Allahu Teala (cc) tarafından vahiy yolu ile indirilen, peygamberler tarafından tebliğ edilen, insanların dünyada ve ahirette kurtuluşuna vesile olan itikadı ve ameli nizama din denir.
Cahiliye döneminde Araplar din kelimesini örf ve adet manasına kullanıyorlardı. Her kabilenin örf ve adetlerini çok iyi bilen bir tağutu vardı ve kabile ferdleri ihtilaf halinde bu tağutun huzurunda muhakeme oluyorlardı. Ayrıca kırk yaşını doldurmuş ve belli vasıflara haiz olan kimseler Darun Nedvede toplanarak, bütün Arap kabilelerini bağlayıcı kanunlar çıkarıyorlardı. Dolayısıyla Darun Nedve bir şehir parlamentosu mahiyetini taşıyordu.
Kuranı Kerimde din kelimesi değişik manalarda kullanılmıştır. Fatiha süresinin üçüncü ayeti kerimesinde geçen yevmindin (din günü) terkibindeki din kelimesi, muhasebe, ceza ve hesap manasınadır. En Nur süresinin ikinci ayeti kerimesinde geçen fidinillahi terkibinde ise, Allahu Teala (cc)’nın hudutları ve hükmü manasına kullanılmıştır. Yine fitneden eser kalmayıncaya, din de yalnız Allah’ın oluncaya kadar onlarla savaşın.

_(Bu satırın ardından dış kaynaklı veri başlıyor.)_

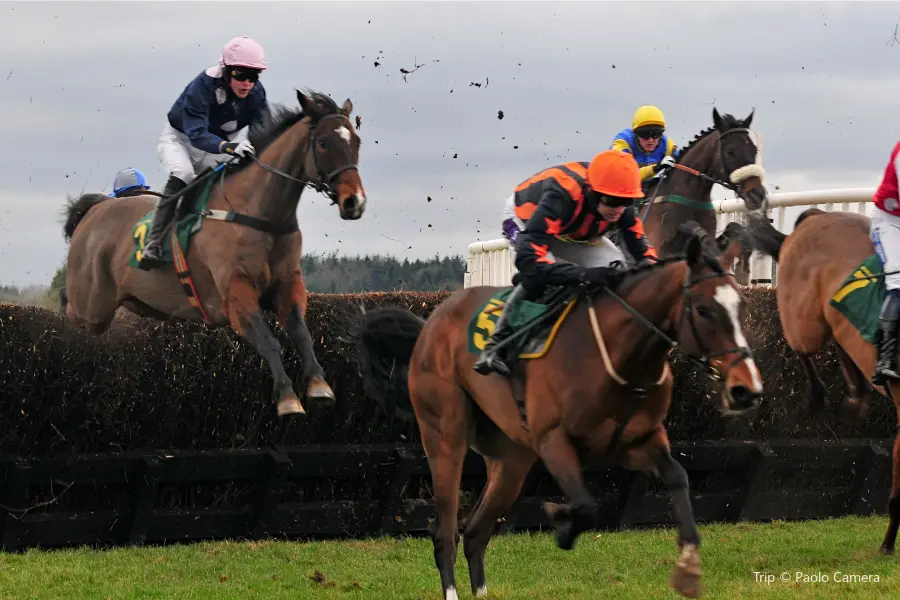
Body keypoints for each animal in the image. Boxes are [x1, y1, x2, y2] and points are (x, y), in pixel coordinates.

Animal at [60, 90, 366, 418]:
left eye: (356, 141)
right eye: (323, 142)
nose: (354, 202)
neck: (257, 212)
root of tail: (94, 210)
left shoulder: (288, 282)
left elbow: (301, 333)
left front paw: (319, 387)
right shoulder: (236, 290)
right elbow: (269, 341)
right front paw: (287, 399)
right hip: (93, 305)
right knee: (72, 309)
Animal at [350, 231, 760, 600]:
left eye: (741, 306)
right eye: (703, 310)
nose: (746, 389)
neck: (620, 354)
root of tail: (429, 325)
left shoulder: (638, 442)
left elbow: (677, 477)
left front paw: (689, 569)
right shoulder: (554, 441)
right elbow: (586, 507)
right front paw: (560, 523)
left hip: (511, 460)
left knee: (476, 533)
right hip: (444, 437)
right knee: (446, 533)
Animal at [640, 107, 768, 284]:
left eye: (754, 150)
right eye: (730, 151)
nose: (757, 194)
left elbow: (733, 229)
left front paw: (743, 268)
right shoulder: (656, 249)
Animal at [744, 209, 900, 556]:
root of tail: (818, 215)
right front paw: (886, 547)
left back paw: (857, 395)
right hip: (804, 317)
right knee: (802, 343)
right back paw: (818, 396)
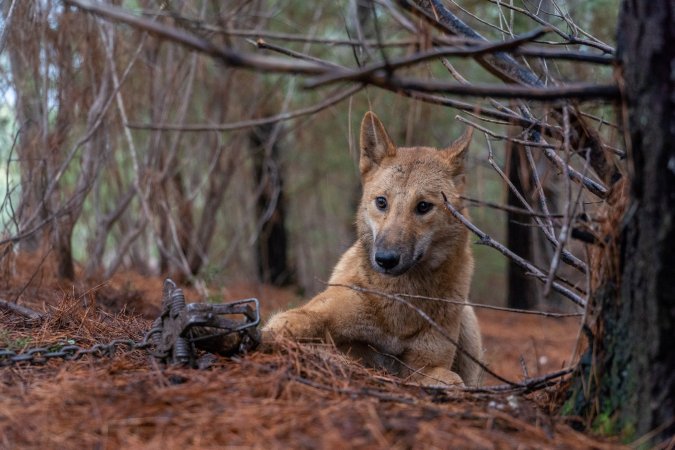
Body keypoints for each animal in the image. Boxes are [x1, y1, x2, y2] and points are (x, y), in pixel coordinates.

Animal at [262, 112, 480, 386]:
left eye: (423, 206)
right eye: (381, 202)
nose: (385, 259)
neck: (398, 306)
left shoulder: (426, 366)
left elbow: (453, 381)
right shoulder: (311, 314)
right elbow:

Vazgeçerlerse artık zalimlerden başkasına hiçbir husumet yoktur. (El Bakara Süresi: 193) ayeti kerimesinde din kelimesi, hüküm koyma ve şerait manalarına gelmektedir. Müfessirler bu ayeti kerimede geçen fitneden kasdın küfür olduğu hususunda ittifak etmişlerdir. Dolayısıyla yeryüzünde küfürden eser kalmayıncaya ve yalnız Allahu Teala (cc)’nın indirdiği hükümlerle hükmedilinceye kadar cihad etmek emrolunmuştur.